Aim 1 ▸ In the Cinderella review, what are the only two things the audience knows about the Prince?
Aim 2 ▸ List every possibility that the Cinderella review suggests Cinderella might be dreaming about.

Page excerpt ▸
━━━━━━━━━━━━━━━━
After a brief prologue, the audience is introduced to Cinderella. She is waking up in the morning and singing "A Dream is A wish Your Heart Makes." This establishes her as an idealist (and thus deserving of our sympathy). Unfortunately, the script gives us no clue as to what she is dreaming about. Freedom from her servant role? The respect of her step-family? Someone to talk to besides mice and birds? In one song (cut from the movie but presented in the special features section of the latest DVD) Cinderella relates her wish that there could be many of her so she could do her work more efficiently. You go girlfriend! In short, Cinderella is a very bland character. She passively accepts her step-family's abuse, escaping into her unspoken dreams for relief. She only asserts herself once by reminding her stepmother that she is still a member of the family. For this, she is given permission to go the ball if she completes her housework and finds something to wear, a token gesture that is clearly absurd to everyone except, of course, Cinderella. Can anyone see Belle or Jasmine being such a doormat? If Cinderella is dull, her male counterpart is nothing short of lifeless. The Prince in Cinderella gets no dialog and almost no screen time. We are given no indication if he is a good man, if he respects Cinderella or anything. All we know is 1) he is a prince and 2) he dances well. Heck, even the prince from "Snow White" got to sing a romantic song at least. Not only does this lack of development make the romance less interesting, it makes Cinderella look like either a social climber or an idiot, weakening her already tenuous appeal.
Perhaps realizing how dull the main characters were, the animators chose to give excessive screen time to the movie's comic relief, Cinderella's friends, the mice. Granted, these characters are amusing. Even so, when the comic relief steals the show from the principals, well, let's just say your story has some problems.
Dinsey loves to proclaim all its animated features as "masterpieces." While many of them are, there are some that do not deserve this appellate in any way. Cinderella is a prime example of this fact.
━━━━━━━━━━━━━━━━
Extracted entries ▸
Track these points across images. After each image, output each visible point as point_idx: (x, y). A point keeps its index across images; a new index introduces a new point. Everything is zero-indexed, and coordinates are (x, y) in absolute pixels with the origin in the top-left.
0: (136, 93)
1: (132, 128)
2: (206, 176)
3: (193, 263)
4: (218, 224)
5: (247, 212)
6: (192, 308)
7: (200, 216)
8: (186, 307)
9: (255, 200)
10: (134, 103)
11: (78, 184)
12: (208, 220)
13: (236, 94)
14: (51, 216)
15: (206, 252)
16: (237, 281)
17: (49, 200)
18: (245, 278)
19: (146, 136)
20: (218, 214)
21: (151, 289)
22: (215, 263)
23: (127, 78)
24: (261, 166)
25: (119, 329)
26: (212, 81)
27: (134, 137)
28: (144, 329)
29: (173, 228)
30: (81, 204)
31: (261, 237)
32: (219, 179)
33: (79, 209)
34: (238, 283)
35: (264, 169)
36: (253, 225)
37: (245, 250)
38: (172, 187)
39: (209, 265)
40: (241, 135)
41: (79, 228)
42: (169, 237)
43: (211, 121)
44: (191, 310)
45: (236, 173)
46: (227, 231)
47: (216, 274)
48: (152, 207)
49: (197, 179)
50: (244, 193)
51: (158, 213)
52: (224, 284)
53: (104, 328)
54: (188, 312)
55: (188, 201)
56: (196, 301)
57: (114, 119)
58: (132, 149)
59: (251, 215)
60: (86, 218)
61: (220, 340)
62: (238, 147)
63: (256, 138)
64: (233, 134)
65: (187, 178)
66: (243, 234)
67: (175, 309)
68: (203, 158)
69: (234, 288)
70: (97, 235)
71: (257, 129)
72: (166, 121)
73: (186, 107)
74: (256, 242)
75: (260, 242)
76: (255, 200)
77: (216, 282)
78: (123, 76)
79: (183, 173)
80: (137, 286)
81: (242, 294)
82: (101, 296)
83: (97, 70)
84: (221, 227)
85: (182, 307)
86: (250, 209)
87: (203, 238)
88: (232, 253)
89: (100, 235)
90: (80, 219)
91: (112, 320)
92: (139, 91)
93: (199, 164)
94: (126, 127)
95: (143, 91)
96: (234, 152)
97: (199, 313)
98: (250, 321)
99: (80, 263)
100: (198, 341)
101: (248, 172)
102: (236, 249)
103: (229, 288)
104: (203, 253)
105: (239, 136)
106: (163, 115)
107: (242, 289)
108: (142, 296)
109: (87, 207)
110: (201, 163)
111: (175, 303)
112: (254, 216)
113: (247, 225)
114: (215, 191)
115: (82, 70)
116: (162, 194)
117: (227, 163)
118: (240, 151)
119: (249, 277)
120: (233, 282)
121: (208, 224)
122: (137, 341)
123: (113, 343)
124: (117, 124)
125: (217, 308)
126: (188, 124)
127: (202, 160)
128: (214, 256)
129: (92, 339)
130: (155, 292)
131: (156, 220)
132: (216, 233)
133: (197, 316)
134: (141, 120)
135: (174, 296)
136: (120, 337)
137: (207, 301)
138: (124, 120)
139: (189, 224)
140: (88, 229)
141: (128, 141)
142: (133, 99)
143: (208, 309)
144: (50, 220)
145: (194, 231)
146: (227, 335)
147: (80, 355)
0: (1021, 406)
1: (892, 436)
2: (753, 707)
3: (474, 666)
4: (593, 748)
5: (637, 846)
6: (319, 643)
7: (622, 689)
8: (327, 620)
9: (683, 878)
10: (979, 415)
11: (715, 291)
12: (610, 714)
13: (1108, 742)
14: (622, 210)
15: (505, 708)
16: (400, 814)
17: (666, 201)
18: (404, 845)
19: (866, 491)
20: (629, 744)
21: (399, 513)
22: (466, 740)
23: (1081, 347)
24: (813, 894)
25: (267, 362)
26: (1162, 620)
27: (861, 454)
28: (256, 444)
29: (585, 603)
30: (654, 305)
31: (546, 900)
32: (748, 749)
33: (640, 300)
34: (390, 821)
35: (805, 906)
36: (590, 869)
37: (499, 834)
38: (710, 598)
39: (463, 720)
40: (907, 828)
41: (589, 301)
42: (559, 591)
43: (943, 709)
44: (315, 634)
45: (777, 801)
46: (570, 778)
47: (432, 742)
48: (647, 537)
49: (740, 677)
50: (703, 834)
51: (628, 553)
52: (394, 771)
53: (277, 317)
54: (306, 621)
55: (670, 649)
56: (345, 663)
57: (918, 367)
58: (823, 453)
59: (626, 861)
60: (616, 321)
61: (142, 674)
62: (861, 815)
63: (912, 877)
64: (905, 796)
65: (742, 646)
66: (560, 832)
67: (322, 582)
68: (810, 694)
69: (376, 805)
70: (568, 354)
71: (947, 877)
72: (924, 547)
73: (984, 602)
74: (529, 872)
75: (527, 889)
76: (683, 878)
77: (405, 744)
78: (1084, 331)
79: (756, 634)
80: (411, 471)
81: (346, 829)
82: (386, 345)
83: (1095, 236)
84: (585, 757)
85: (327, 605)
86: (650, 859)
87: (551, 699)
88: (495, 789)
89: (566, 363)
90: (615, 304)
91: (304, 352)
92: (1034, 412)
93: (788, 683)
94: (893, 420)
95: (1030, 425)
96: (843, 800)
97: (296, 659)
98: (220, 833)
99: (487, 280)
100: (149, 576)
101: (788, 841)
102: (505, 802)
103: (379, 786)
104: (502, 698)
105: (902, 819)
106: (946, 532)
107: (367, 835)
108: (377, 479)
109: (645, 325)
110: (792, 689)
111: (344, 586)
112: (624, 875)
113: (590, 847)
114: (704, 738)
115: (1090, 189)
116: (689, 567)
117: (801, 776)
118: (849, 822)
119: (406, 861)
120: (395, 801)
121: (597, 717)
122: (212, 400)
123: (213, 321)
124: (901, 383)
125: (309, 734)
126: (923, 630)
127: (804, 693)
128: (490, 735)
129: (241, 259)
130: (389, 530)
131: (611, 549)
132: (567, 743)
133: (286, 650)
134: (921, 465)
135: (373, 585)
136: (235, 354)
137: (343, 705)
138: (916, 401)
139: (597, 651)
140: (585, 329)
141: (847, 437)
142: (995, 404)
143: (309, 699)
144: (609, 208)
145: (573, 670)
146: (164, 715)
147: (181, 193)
━━━━━━━━━━━━━━━━
Task solution 1 ▸ He is a prince, and he dances well.

Task solution 2 ▸
- Freedom from her servant role
- The respect of her step-family
- Someone to talk to besides mice and birds